25 Jahre nach dem Fall der Lenin-Statuen in Osteuropa ist Wladimir Iljitsch Uljanow in der radika­len Linken mal wieder sehr angesagt. Sowohl international gefeierte „Theoriegrößen“, wie Slavoj Zizek, Alain Badiou oder Dietmar Dath kokettieren mit dem Gründer der Sowjetunion, als auch Tei­le der autonomen Antifabewegung beziehen sich wieder positiv auf den Leninismus. Im letzten Jahr konnte man sich fast an das sog. Gründungsfieber nach 1968 erinnert fühlen, so viele Kleinstzirkel schlossen sich plötzlich zu größeren Bündnissen zusammen. Ein nicht unerheblicher Teil davon be­zieht sich auch positiv auf den Leninismus.

Ein wichtiger Grund für dieses x-te Revival liegt sicherlich darin begründet, dass sich mit Lenin pri­ma „Politik machen“ lässt. Vor allem in seiner Kampfschrift gegen die linken Kommunist_innen „Der linke Radikalismus. Kinderkrankheit im Kommunismus“,(1) die zur „Bibel des Stalinismus“ (In­itiative Sozialistisches Forum Freiburg) wurde, gibt er unzählige konkrete Verhaltensanweisungen: Be­teiligt euch an Wahlen, tretet in die Gewerkschaften ein, erobert die Gewerkschaften usw. Diese Handlungsvorgaben fallen in einer unübersichtlichen Zeit, in der alles irgendwie mit allem zusam­menhängt und man nicht genaues mehr weiß offensichtlich auf fruchtbaren Boden.
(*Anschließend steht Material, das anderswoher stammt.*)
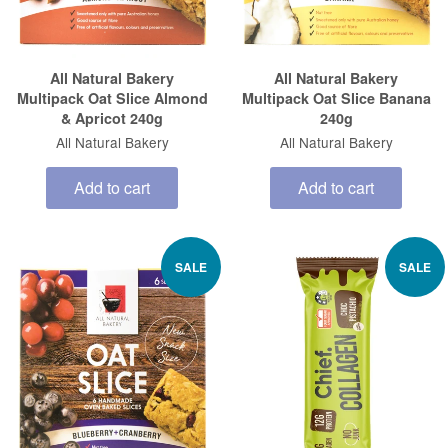
All Natural Bakery
All Natural Bakery
Multipack Oat Slice Almond
Multipack Oat Slice Banana
& Apricot 240g
240g
All Natural Bakery
All Natural Bakery
Add to cart
Add to cart
SALE
SALE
Das aber diese Form der Politik bereits selbst ein Problem darstellt, und diese nicht einfach alterna­tiv angewendet werden kann, sondern genauso wie der Staat, der untrennbar mit der Politik zusam­menhängt, nur abgeschafft werden kann, zeigt sich im historischen Ergebnis der leninschen Politik: der Sowjetunion. Diese brachte eben nicht die Befreiung der Arbeiter_innenklasse, sondern nur eine staatskapitalistische Modernisierungsdiktatur, die die nachholende Entwicklung organisierte. Folge­richtig wurde der Leninismus genau dafür die Legitimationsideologie. Sein Nachfolger ließ diese systematisieren und für die gesamte kommunistische Weltbewegung kanonisieren. Aber schon in Lenins Schriften war dieser Prozess angelegt.

Bereits in seiner früher Schrift „Was tun? Brennende Fragen unserer Bewegung“(2), die 1902 erschie­nen ist, finden sich die Grundlagen der späteren Entwicklung vorgezeichnet.
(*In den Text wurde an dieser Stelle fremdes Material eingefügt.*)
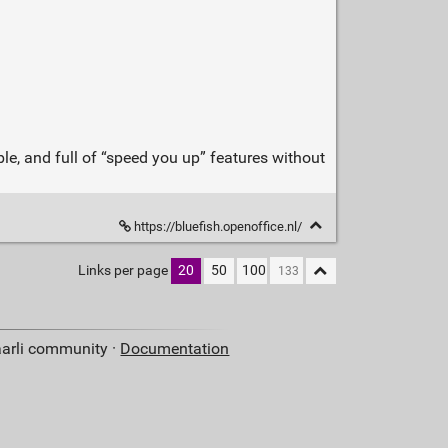
e, and full of “speed you up” features without
https://bluefish.openoffice.nl/
Links per page
20
50
100
aarli community ·
Documentation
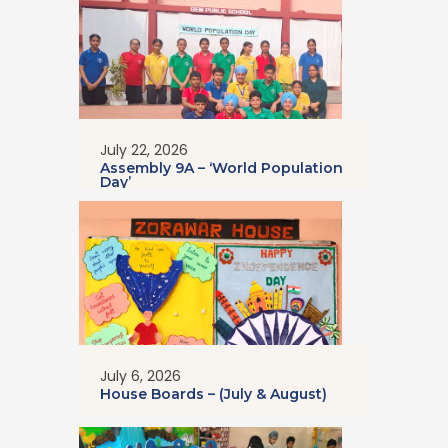
July 22, 2026
Assembly 9A – ‘World Population
Day’
July 6, 2026
House Boards – (July & August)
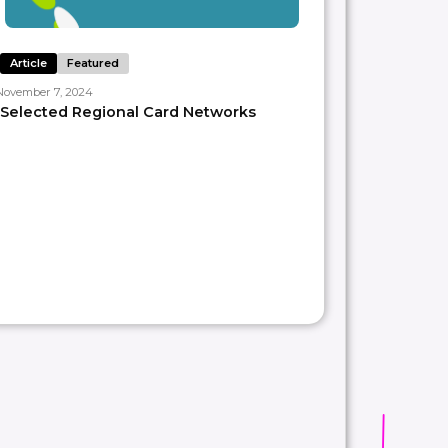
Article
Featured
November 7, 2024
Selected Regional Card Networks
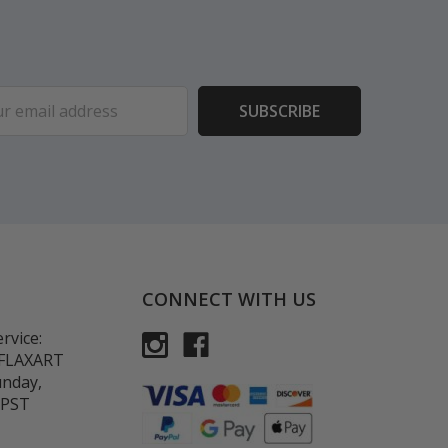
ess
CONNECT WITH US
rvice:
-FLAXART
unday,
 PST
Dabei geht es weniger um den historischen Kontext in dem Lenin die Schrift verfasst hat und in dem seine Argumente meist sogar richtig waren. So war etwa eine hierarchisch-konspirative Orga­nisation der Revolutionäre aufgrund der zaristischen Diktatur in Russland wahrscheinlich unum­gänglich und „dem russischen Polizeistaat angemessen“(3) (Adorno). Auch hat Lenin gegen seine politischen Gegner, gegen die er in „Was tun?“ polemisiert, meistens sogar recht. In erster Linie sind dies die Zeitschriften „Rabotschaja Mysl“ und „Rabotscheje Delo“, die für Lenin den „Ökono­mismus“ und „Spontaneismus“ in der russischen Arbeiter_innenbewegung repräsentieren.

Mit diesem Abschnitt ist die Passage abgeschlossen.